Das Video, auf dem mehrere Jugendliche das Mädchen spitalsreif prügeln, war trotz hunderter Meldungen tagelang im Netzwerk zu sehen und verbreitete sich millionenfach, bevor es schließlich von Facebook gelöscht wurde. Facebook reagierte lange auf Beschwerden mit dem Hinweis, dass das Video nicht gegen die "Gemeinschaftsstandards" verstoße, am Dienstagabend lenkte das Netzwerk dann ein.
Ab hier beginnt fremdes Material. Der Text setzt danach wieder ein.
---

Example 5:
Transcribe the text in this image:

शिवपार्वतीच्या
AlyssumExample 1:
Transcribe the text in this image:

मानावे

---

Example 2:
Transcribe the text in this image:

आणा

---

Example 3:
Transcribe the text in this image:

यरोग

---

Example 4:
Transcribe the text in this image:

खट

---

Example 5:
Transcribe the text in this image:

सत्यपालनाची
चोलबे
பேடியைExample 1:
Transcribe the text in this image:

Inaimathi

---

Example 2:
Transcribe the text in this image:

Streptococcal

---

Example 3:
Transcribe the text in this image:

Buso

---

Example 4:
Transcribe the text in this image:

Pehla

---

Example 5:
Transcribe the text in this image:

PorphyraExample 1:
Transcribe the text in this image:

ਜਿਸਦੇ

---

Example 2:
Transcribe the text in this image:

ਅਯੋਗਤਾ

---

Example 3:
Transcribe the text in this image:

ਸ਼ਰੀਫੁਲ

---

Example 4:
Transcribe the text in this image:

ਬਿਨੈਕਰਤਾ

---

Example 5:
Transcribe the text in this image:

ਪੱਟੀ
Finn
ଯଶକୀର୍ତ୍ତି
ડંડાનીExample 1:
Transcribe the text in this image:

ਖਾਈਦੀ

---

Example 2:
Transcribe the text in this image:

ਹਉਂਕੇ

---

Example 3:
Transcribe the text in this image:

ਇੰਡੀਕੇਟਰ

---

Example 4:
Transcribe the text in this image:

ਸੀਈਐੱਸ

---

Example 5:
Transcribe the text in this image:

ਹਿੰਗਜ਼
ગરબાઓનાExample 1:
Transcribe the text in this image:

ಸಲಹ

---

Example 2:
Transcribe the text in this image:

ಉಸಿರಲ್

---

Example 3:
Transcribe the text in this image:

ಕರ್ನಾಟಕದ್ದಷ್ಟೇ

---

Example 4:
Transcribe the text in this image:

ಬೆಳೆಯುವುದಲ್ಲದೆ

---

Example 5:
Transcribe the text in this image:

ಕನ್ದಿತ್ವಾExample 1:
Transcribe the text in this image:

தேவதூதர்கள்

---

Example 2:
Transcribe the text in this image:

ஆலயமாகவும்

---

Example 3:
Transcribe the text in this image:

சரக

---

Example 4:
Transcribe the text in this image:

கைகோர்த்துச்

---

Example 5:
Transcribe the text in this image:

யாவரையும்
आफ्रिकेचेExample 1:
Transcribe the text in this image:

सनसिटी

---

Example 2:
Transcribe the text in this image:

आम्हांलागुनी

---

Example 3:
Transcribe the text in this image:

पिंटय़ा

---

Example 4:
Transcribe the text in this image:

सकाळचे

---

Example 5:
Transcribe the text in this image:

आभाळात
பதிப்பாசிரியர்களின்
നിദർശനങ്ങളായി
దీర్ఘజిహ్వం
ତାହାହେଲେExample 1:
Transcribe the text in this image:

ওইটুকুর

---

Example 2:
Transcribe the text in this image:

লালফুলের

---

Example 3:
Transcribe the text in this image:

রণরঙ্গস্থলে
Grundlage für die Grünen-Anzeige ist der neue Strafgesetzbuch-Paragraf 107c, in dem es heißt:

"Wer im Wege einer Telekommunikation oder unter Verwendung eines Computersystems in einer Weise, die geeignet ist, eine Person in ihrer Lebensführung unzumutbar zu beeinträchtigen, eine längere Zeit hindurch fortgesetzt

1. eine Person für eine größere Zahl von Menschen wahrnehmbar an der Ehre verletzt oder

2. Tatsachen oder Bildaufnahmen des höchstpersönlichen Lebensbereiches einer Person ohne deren Zustimmung für eine größere Zahl von Menschen wahrnehmbar macht,

ist mit Freiheitsstrafe bis zu einem Jahr oder mit Geldstrafe bis zu 720 Tagessätzen zu bestrafen."

In einem weiteren Zusatz heißt es, dass bei einem Suizid oder -versuch des Opfers eine Haftstrafe bis zu drei Jahren vorgesehen ist. Der Paragraf zeigt auch, dass sich auch jeder User strafbar machen kann, der das Video selbst verbreitet. Auf das Urteil sind selbst Experten gespannt, denn einen vergleichbaren Fall hat es bisher noch nicht gegeben.